» PROVIDED INFORMATION
Content starts
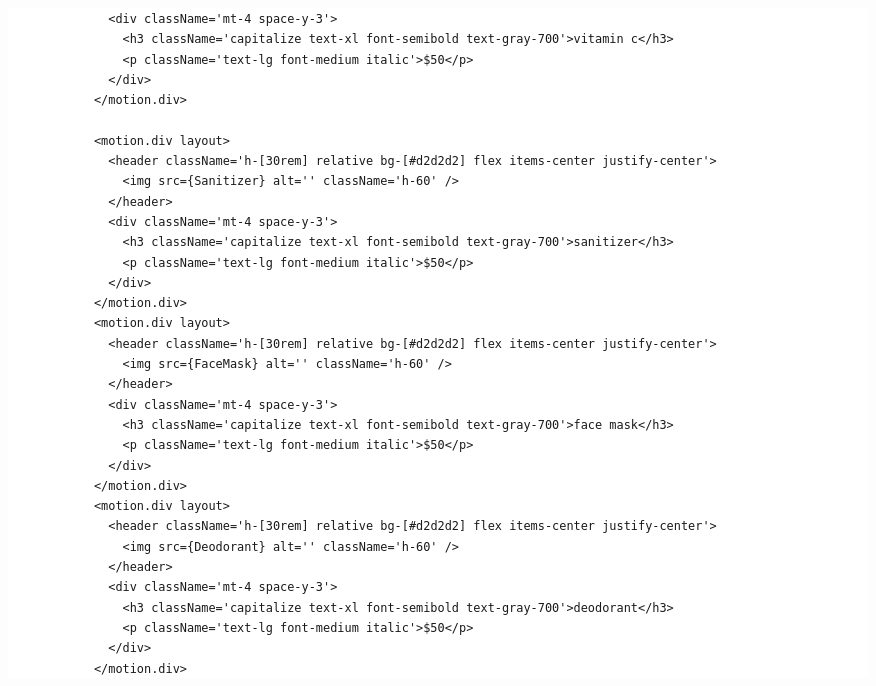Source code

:                   <div className='mt-4 space-y-3'>
                    <h3 className='capitalize text-xl font-semibold text-gray-700'>vitamin c</h3>
                    <p className='text-lg font-medium italic'>$50</p>
                  </div>
                </motion.div>
              
                <motion.div layout>
                  <header className='h-[30rem] relative bg-[#d2d2d2] flex items-center justify-center'>
                    <img src={Sanitizer} alt='' className='h-60' />
                  </header>
                  <div className='mt-4 space-y-3'>
                    <h3 className='capitalize text-xl font-semibold text-gray-700'>sanitizer</h3>
                    <p className='text-lg font-medium italic'>$50</p>
                  </div>
                </motion.div>
                <motion.div layout>
                  <header className='h-[30rem] relative bg-[#d2d2d2] flex items-center justify-center'>
                    <img src={FaceMask} alt='' className='h-60' />
                  </header>
                  <div className='mt-4 space-y-3'>
                    <h3 className='capitalize text-xl font-semibold text-gray-700'>face mask</h3>
                    <p className='text-lg font-medium italic'>$50</p>
                  </div>
                </motion.div>
                <motion.div layout>
                  <header className='h-[30rem] relative bg-[#d2d2d2] flex items-center justify-center'>
                    <img src={Deodorant} alt='' className='h-60' />
                  </header>
                  <div className='mt-4 space-y-3'>
                    <h3 className='capitalize text-xl font-semibold text-gray-700'>deodorant</h3>
                    <p className='text-lg font-medium italic'>$50</p>
                  </div>
                </motion.div>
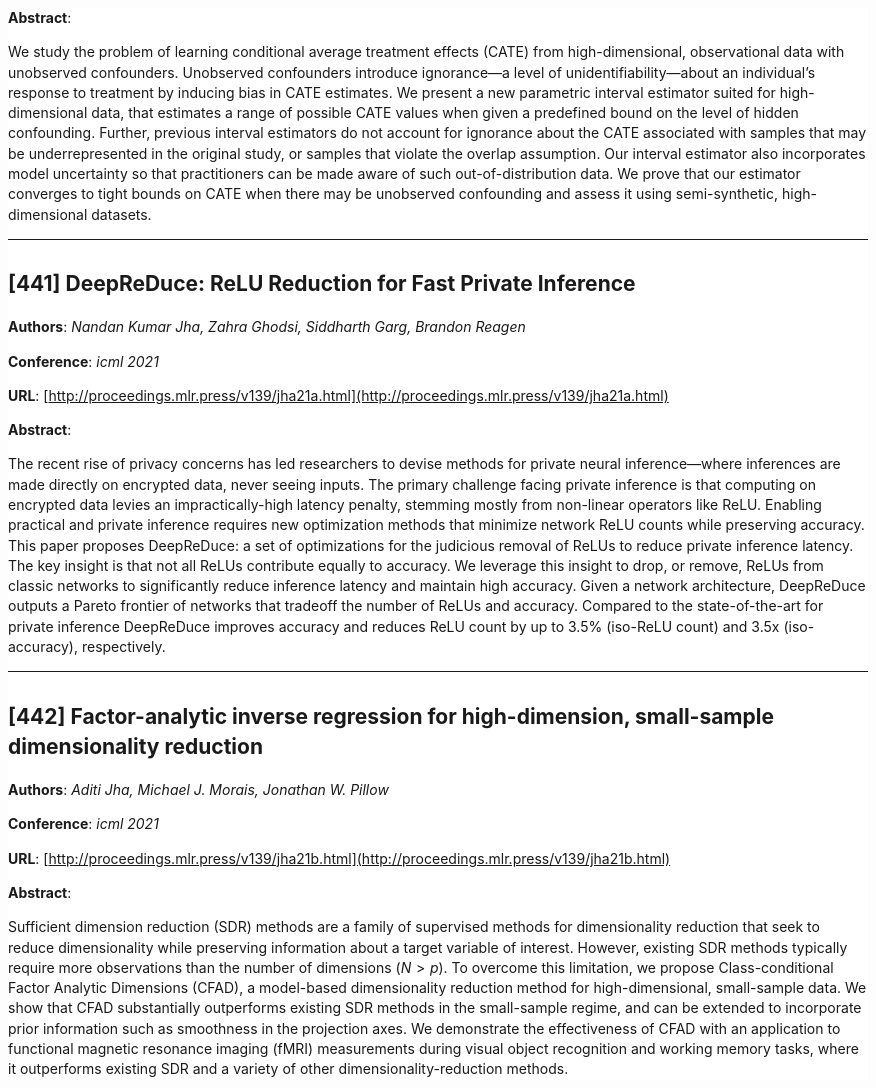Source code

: **Abstract**:

We study the problem of learning conditional average treatment effects (CATE) from high-dimensional, observational data with unobserved confounders. Unobserved confounders introduce ignorance—a level of unidentifiability—about an individual’s response to treatment by inducing bias in CATE estimates. We present a new parametric interval estimator suited for high-dimensional data, that estimates a range of possible CATE values when given a predefined bound on the level of hidden confounding. Further, previous interval estimators do not account for ignorance about the CATE associated with samples that may be underrepresented in the original study, or samples that violate the overlap assumption. Our interval estimator also incorporates model uncertainty so that practitioners can be made aware of such out-of-distribution data. We prove that our estimator converges to tight bounds on CATE when there may be unobserved confounding and assess it using semi-synthetic, high-dimensional datasets.

----

## [441] DeepReDuce: ReLU Reduction for Fast Private Inference

**Authors**: *Nandan Kumar Jha, Zahra Ghodsi, Siddharth Garg, Brandon Reagen*

**Conference**: *icml 2021*

**URL**: [http://proceedings.mlr.press/v139/jha21a.html](http://proceedings.mlr.press/v139/jha21a.html)

**Abstract**:

The recent rise of privacy concerns has led researchers to devise methods for private neural inference—where inferences are made directly on encrypted data, never seeing inputs. The primary challenge facing private inference is that computing on encrypted data levies an impractically-high latency penalty, stemming mostly from non-linear operators like ReLU. Enabling practical and private inference requires new optimization methods that minimize network ReLU counts while preserving accuracy. This paper proposes DeepReDuce: a set of optimizations for the judicious removal of ReLUs to reduce private inference latency. The key insight is that not all ReLUs contribute equally to accuracy. We leverage this insight to drop, or remove, ReLUs from classic networks to significantly reduce inference latency and maintain high accuracy. Given a network architecture, DeepReDuce outputs a Pareto frontier of networks that tradeoff the number of ReLUs and accuracy. Compared to the state-of-the-art for private inference DeepReDuce improves accuracy and reduces ReLU count by up to 3.5% (iso-ReLU count) and 3.5x (iso-accuracy), respectively.

----

## [442] Factor-analytic inverse regression for high-dimension, small-sample dimensionality reduction

**Authors**: *Aditi Jha, Michael J. Morais, Jonathan W. Pillow*

**Conference**: *icml 2021*

**URL**: [http://proceedings.mlr.press/v139/jha21b.html](http://proceedings.mlr.press/v139/jha21b.html)

**Abstract**:

Sufficient dimension reduction (SDR) methods are a family of supervised methods for dimensionality reduction that seek to reduce dimensionality while preserving information about a target variable of interest. However, existing SDR methods typically require more observations than the number of dimensions ($N > p$). To overcome this limitation, we propose Class-conditional Factor Analytic Dimensions (CFAD), a model-based dimensionality reduction method for high-dimensional, small-sample data. We show that CFAD substantially outperforms existing SDR methods in the small-sample regime, and can be extended to incorporate prior information such as smoothness in the projection axes. We demonstrate the effectiveness of CFAD with an application to functional magnetic resonance imaging (fMRI) measurements during visual object recognition and working memory tasks, where it outperforms existing SDR and a variety of other dimensionality-reduction methods.
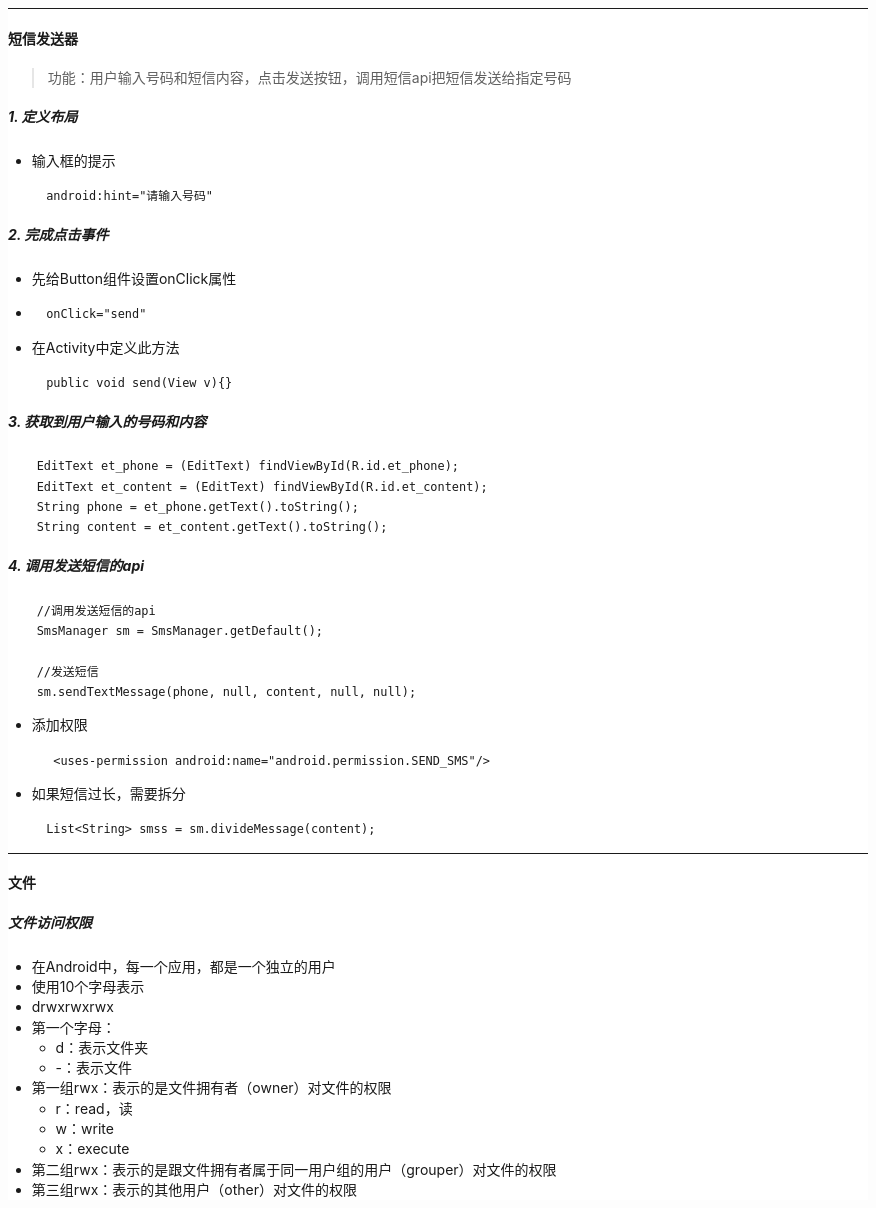--------

#### 短信发送器
> 功能：用户输入号码和短信内容，点击发送按钮，调用短信api把短信发送给指定号码


##### 1. 定义布局

* 输入框的提示

		android:hint="请输入号码" 
 
##### 2. 完成点击事件

* 先给Button组件设置onClick属性
* 
		onClick="send"
* 在Activity中定义此方法


		public void send(View v){}


##### 3. 获取到用户输入的号码和内容

		EditText et_phone = (EditText) findViewById(R.id.et_phone);
    	EditText et_content = (EditText) findViewById(R.id.et_content);
    	String phone = et_phone.getText().toString();
    	String content = et_content.getText().toString();


##### 4. 调用发送短信的api

		//调用发送短信的api
    	SmsManager sm = SmsManager.getDefault();
    	
    	//发送短信
    	sm.sendTextMessage(phone, null, content, null, null);

* 添加权限

		 <uses-permission android:name="android.permission.SEND_SMS"/>

* 如果短信过长，需要拆分

		List<String> smss = sm.divideMessage(content);

----------

#### 文件

##### 文件访问权限

* 在Android中，每一个应用，都是一个独立的用户
* 使用10个字母表示
* drwxrwxrwx
* 第一个字母：
	* d：表示文件夹
	* -：表示文件
* 第一组rwx：表示的是文件拥有者（owner）对文件的权限
	* r：read，读
	* w：write
	* x：execute
* 第二组rwx：表示的是跟文件拥有者属于同一用户组的用户（grouper）对文件的权限
* 第三组rwx：表示的其他用户（other）对文件的权限
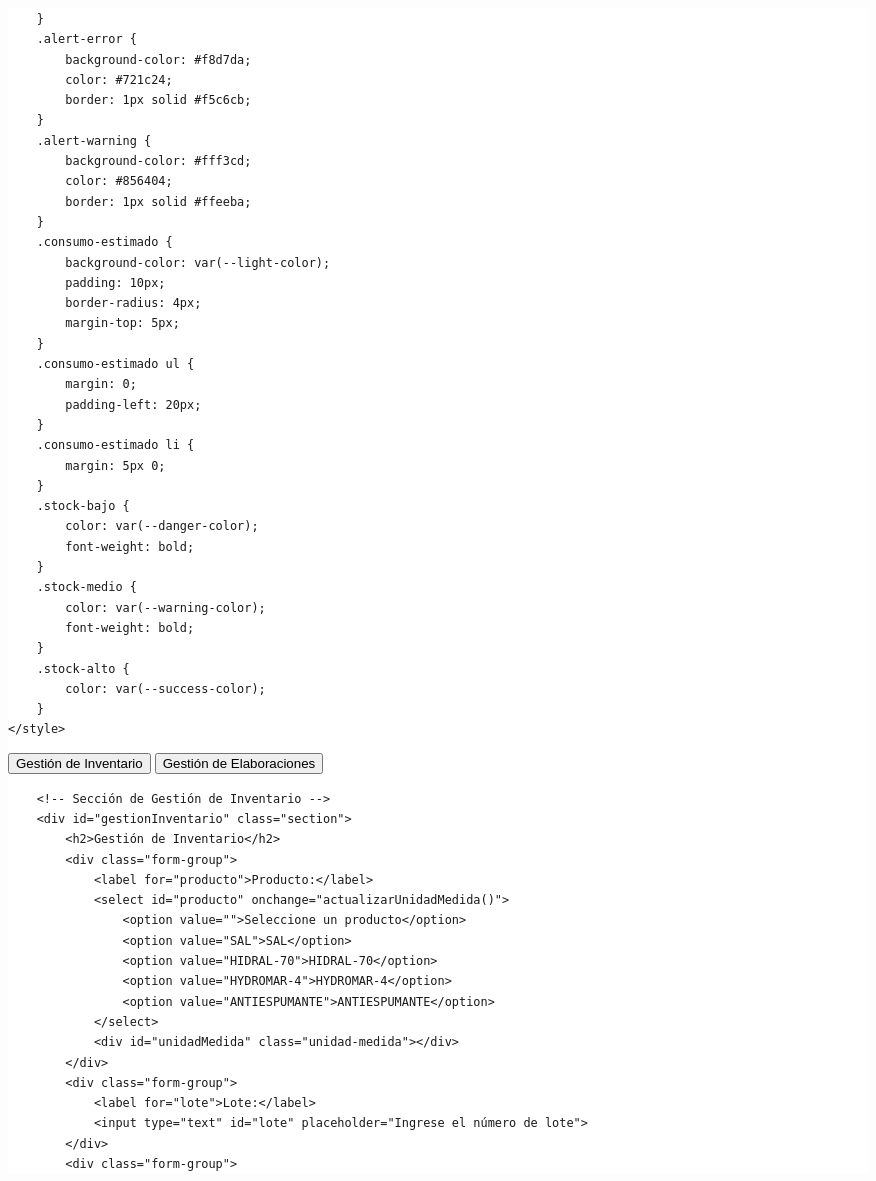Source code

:         }
        .alert-error {
            background-color: #f8d7da;
            color: #721c24;
            border: 1px solid #f5c6cb;
        }
        .alert-warning {
            background-color: #fff3cd;
            color: #856404;
            border: 1px solid #ffeeba;
        }
        .consumo-estimado {
            background-color: var(--light-color);
            padding: 10px;
            border-radius: 4px;
            margin-top: 5px;
        }
        .consumo-estimado ul {
            margin: 0;
            padding-left: 20px;
        }
        .consumo-estimado li {
            margin: 5px 0;
        }
        .stock-bajo {
            color: var(--danger-color);
            font-weight: bold;
        }
        .stock-medio {
            color: var(--warning-color);
            font-weight: bold;
        }
        .stock-alto {
            color: var(--success-color);
        }
    </style>
</head>
<body>
    <div class="sidebar">
        <button onclick="showSection('gestionInventario')">Gestión de Inventario</button>
        <button onclick="showSection('gestionElaboraciones')">Gestión de Elaboraciones</button>
    </div>
    <div class="content">
        <div id="alert" class="alert"></div>
        
        <!-- Sección de Gestión de Inventario -->
        <div id="gestionInventario" class="section">
            <h2>Gestión de Inventario</h2>
            <div class="form-group">
                <label for="producto">Producto:</label>
                <select id="producto" onchange="actualizarUnidadMedida()">
                    <option value="">Seleccione un producto</option>
                    <option value="SAL">SAL</option>
                    <option value="HIDRAL-70">HIDRAL-70</option>
                    <option value="HYDROMAR-4">HYDROMAR-4</option>
                    <option value="ANTIESPUMANTE">ANTIESPUMANTE</option>
                </select>
                <div id="unidadMedida" class="unidad-medida"></div>
            </div>
            <div class="form-group">
                <label for="lote">Lote:</label>
                <input type="text" id="lote" placeholder="Ingrese el número de lote">
            </div>
            <div class="form-group">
Content ends
» TO DO
Look for the word "background" in the data, then return every line that contains it.

» ANSWER
            background-color: #f8d7da;
            background-color: #fff3cd;
            background-color: var(--light-color);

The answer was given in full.